Stored data entries:

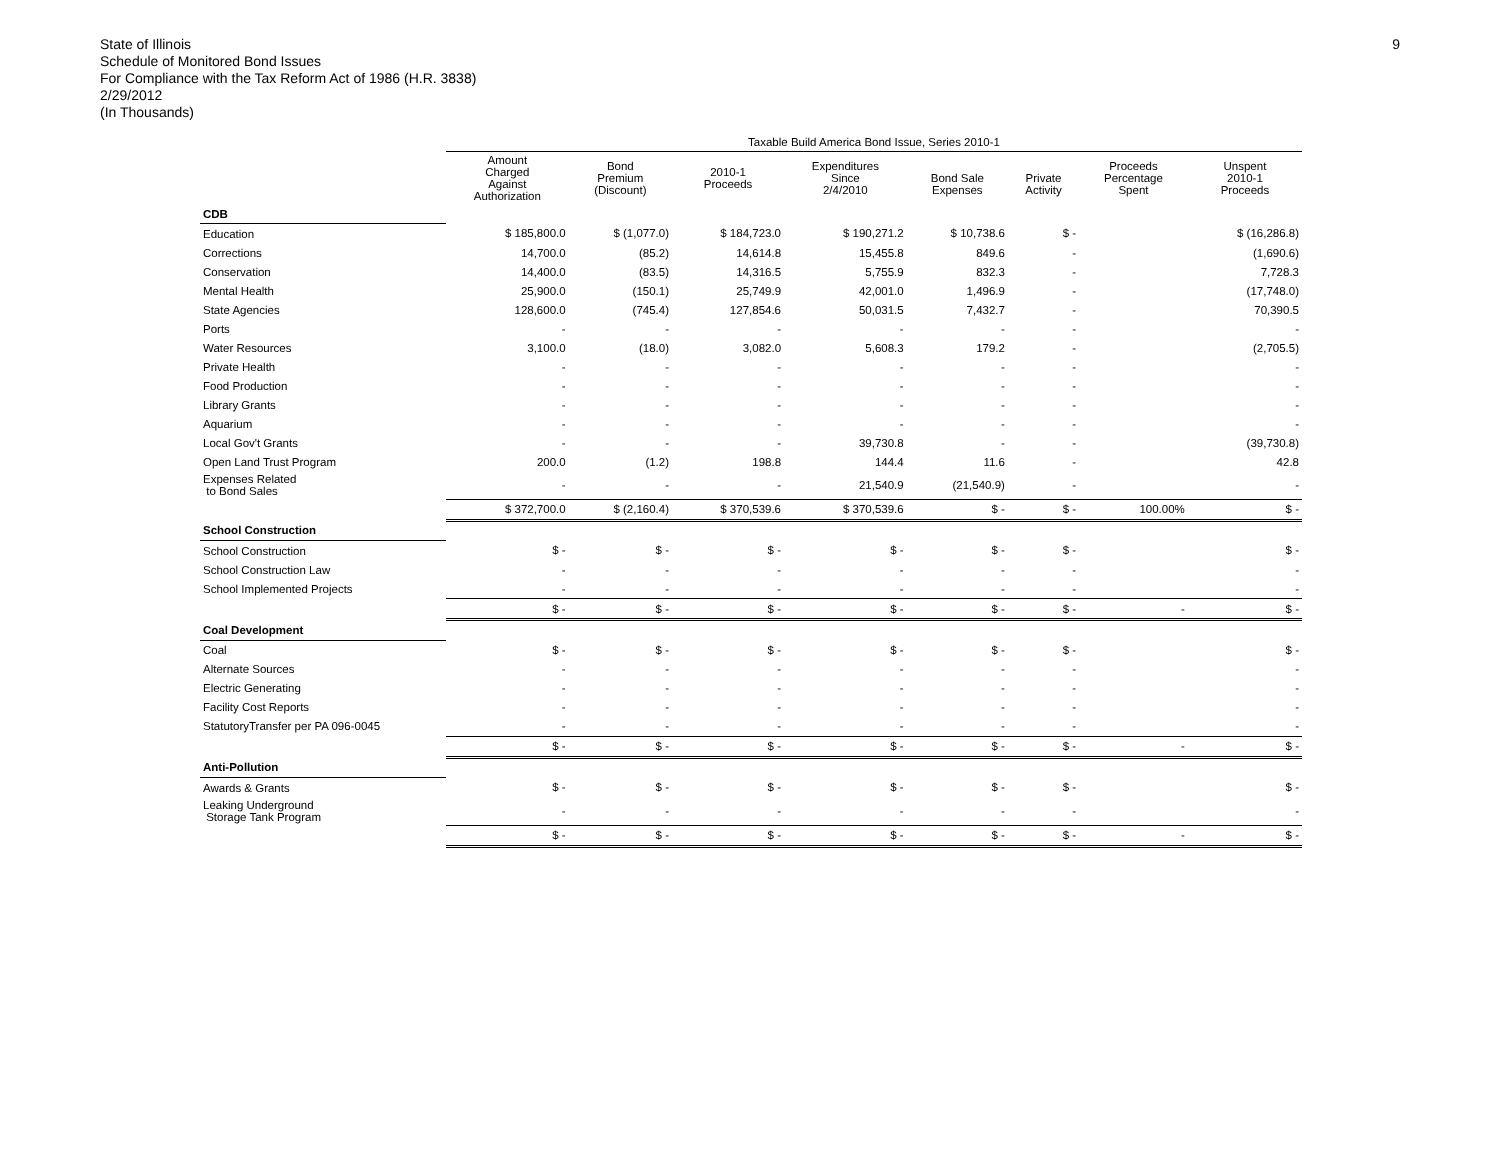State of Illinois
Schedule of Monitored Bond Issues
For Compliance with the Tax Reform Act of 1986 (H.R. 3838)
2/29/2012
(In Thousands)
9
| | Taxable Build America Bond Issue, Series 2010-1 | | | | | | | |
| --- | --- | --- | --- | --- | --- | --- | --- | --- |
| | Amount Charged Against Authorization | Bond Premium (Discount) | 2010-1 Proceeds | Expenditures Since 2/4/2010 | Bond Sale Expenses | Private Activity | Proceeds Percentage Spent | Unspent 2010-1 Proceeds |
| CDB | | | | | | | | |
| Education | $ 185,800.0 | $ (1,077.0) | $ 184,723.0 | $ 190,271.2 | $ 10,738.6 | $ - | | $ (16,286.8) |
| Corrections | 14,700.0 | (85.2) | 14,614.8 | 15,455.8 | 849.6 | - | | (1,690.6) |
| Conservation | 14,400.0 | (83.5) | 14,316.5 | 5,755.9 | 832.3 | - | | 7,728.3 |
| Mental Health | 25,900.0 | (150.1) | 25,749.9 | 42,001.0 | 1,496.9 | - | | (17,748.0) |
| State Agencies | 128,600.0 | (745.4) | 127,854.6 | 50,031.5 | 7,432.7 | - | | 70,390.5 |
| Ports | - | - | - | - | - | - | | - |
| Water Resources | 3,100.0 | (18.0) | 3,082.0 | 5,608.3 | 179.2 | - | | (2,705.5) |
| Private Health | - | - | - | - | - | - | | - |
| Food Production | - | - | - | - | - | - | | - |
| Library Grants | - | - | - | - | - | - | | - |
| Aquarium | - | - | - | - | - | - | | - |
| Local Gov't Grants | - | - | - | 39,730.8 | - | - | | (39,730.8) |
| Open Land Trust Program | 200.0 | (1.2) | 198.8 | 144.4 | 11.6 | - | | 42.8 |
| Expenses Related to Bond Sales | - | - | - | 21,540.9 | (21,540.9) | - | | - |
| | $ 372,700.0 | $ (2,160.4) | $ 370,539.6 | $ 370,539.6 | $ - | $ - | 100.00% | $ - |
| School Construction | | | | | | | | |
| School Construction | $ - | $ - | $ - | $ - | $ - | $ - | | $ - |
| School Construction Law | - | - | - | - | - | - | | - |
| School Implemented Projects | - | - | - | - | - | - | | - |
| | $ - | $ - | $ - | $ - | $ - | $ - | - | $ - |
| Coal Development | | | | | | | | |
| Coal | $ - | $ - | $ - | $ - | $ - | $ - | | $ - |
| Alternate Sources | - | - | - | - | - | - | | - |
| Electric Generating | - | - | - | - | - | - | | - |
| Facility Cost Reports | - | - | - | - | - | - | | - |
| StatutoryTransfer per PA 096-0045 | - | - | - | - | - | - | | - |
| | $ - | $ - | $ - | $ - | $ - | $ - | - | $ - |
| Anti-Pollution | | | | | | | | |
| Awards & Grants | $ - | $ - | $ - | $ - | $ - | $ - | | $ - |
| Leaking Underground Storage Tank Program | - | - | - | - | - | - | | - |
| | $ - | $ - | $ - | $ - | $ - | $ - | - | $ - |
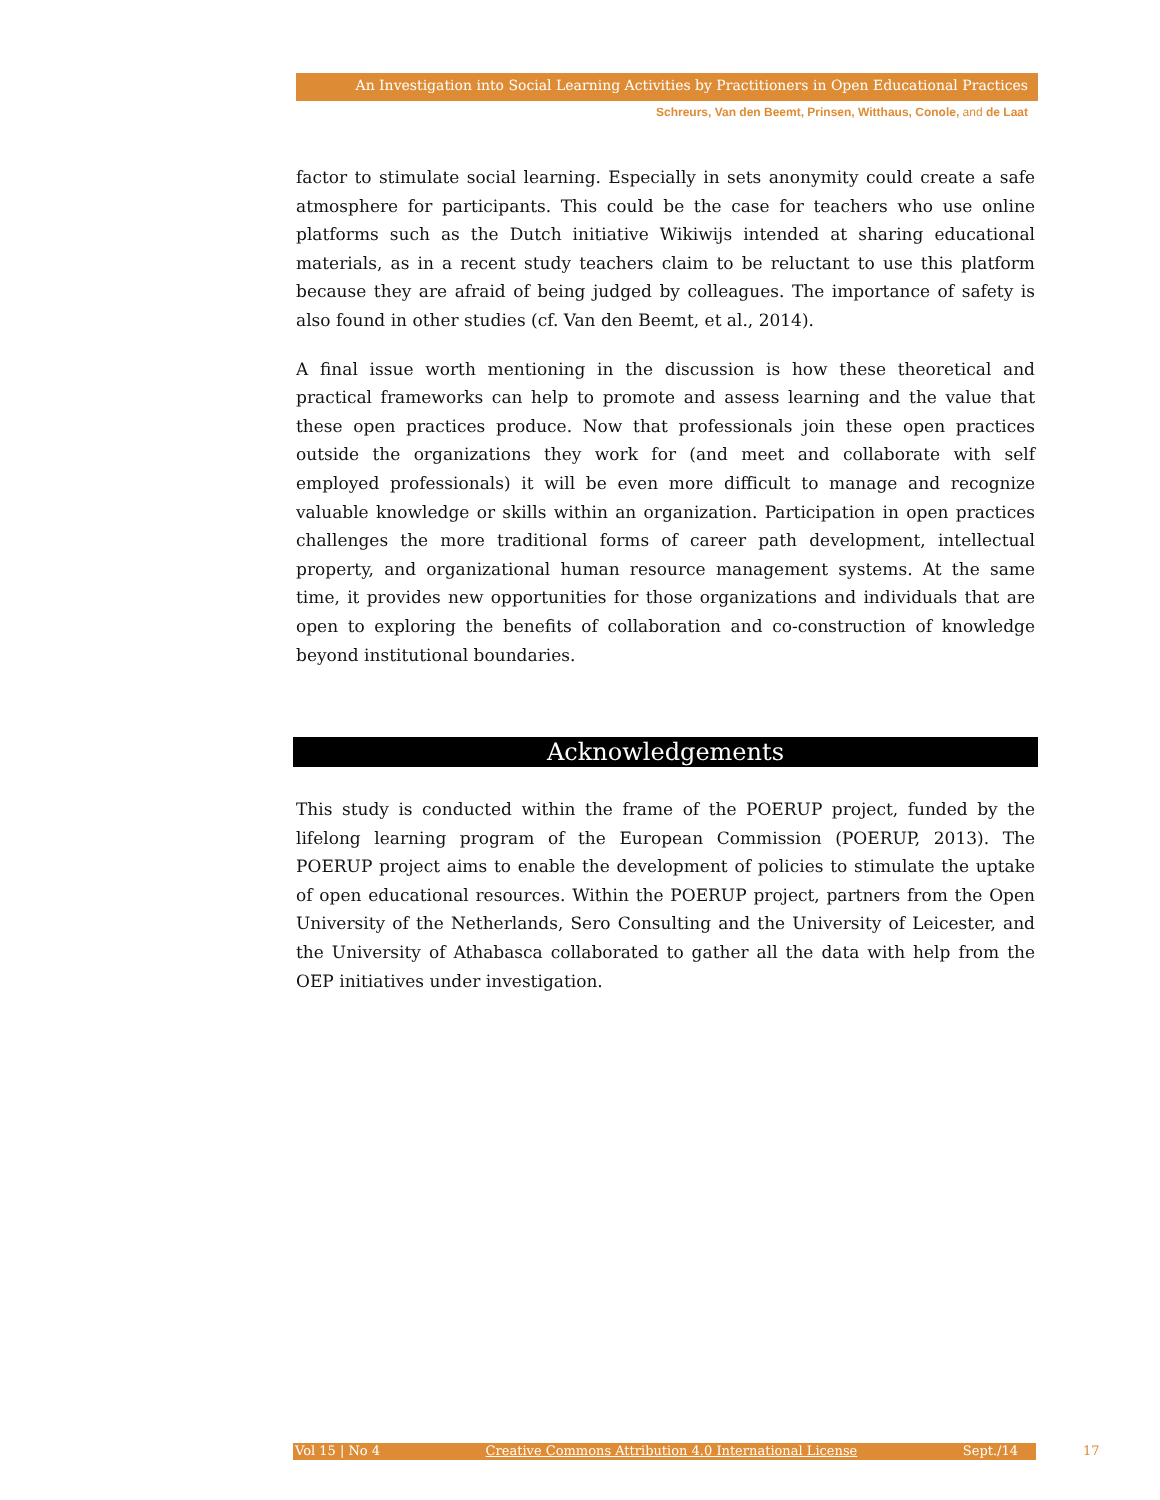An Investigation into Social Learning Activities by Practitioners in Open Educational Practices
Schreurs, Van den Beemt, Prinsen, Witthaus, Conole, and de Laat
factor to stimulate social learning. Especially in sets anonymity could create a safe atmosphere for participants. This could be the case for teachers who use online platforms such as the Dutch initiative Wikiwijs intended at sharing educational materials, as in a recent study teachers claim to be reluctant to use this platform because they are afraid of being judged by colleagues. The importance of safety is also found in other studies (cf. Van den Beemt, et al., 2014).
A final issue worth mentioning in the discussion is how these theoretical and practical frameworks can help to promote and assess learning and the value that these open practices produce. Now that professionals join these open practices outside the organizations they work for (and meet and collaborate with self employed professionals) it will be even more difficult to manage and recognize valuable knowledge or skills within an organization. Participation in open practices challenges the more traditional forms of career path development, intellectual property, and organizational human resource management systems. At the same time, it provides new opportunities for those organizations and individuals that are open to exploring the benefits of collaboration and co-construction of knowledge beyond institutional boundaries.
Acknowledgements
This study is conducted within the frame of the POERUP project, funded by the lifelong learning program of the European Commission (POERUP, 2013). The POERUP project aims to enable the development of policies to stimulate the uptake of open educational resources. Within the POERUP project, partners from the Open University of the Netherlands, Sero Consulting and the University of Leicester, and the University of Athabasca collaborated to gather all the data with help from the OEP initiatives under investigation.
Vol 15 | No 4 Creative Commons Attribution 4.0 International License Sept./14 17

About this task
Looking at the entries above, can you reproduce exactly the lines from the one that holds "Library Grants |" through the one that holds "Coal Development |", and only those?

Solution to this task
| Library Grants | - | - | - | - | - | - | | - |
| Aquarium | - | - | - | - | - | - | | - |
| Local Gov't Grants | - | - | - | 39,730.8 | - | - | | (39,730.8) |
| Open Land Trust Program | 200.0 | (1.2) | 198.8 | 144.4 | 11.6 | - | | 42.8 |
| Expenses Related to Bond Sales | - | - | - | 21,540.9 | (21,540.9) | - | | - |
| | $ 372,700.0 | $ (2,160.4) | $ 370,539.6 | $ 370,539.6 | $ - | $ - | 100.00% | $ - |
| School Construction | | | | | | | | |
| School Construction | $ - | $ - | $ - | $ - | $ - | $ - | | $ - |
| School Construction Law | - | - | - | - | - | - | | - |
| School Implemented Projects | - | - | - | - | - | - | | - |
| | $ - | $ - | $ - | $ - | $ - | $ - | - | $ - |
| Coal Development | | | | | | | | |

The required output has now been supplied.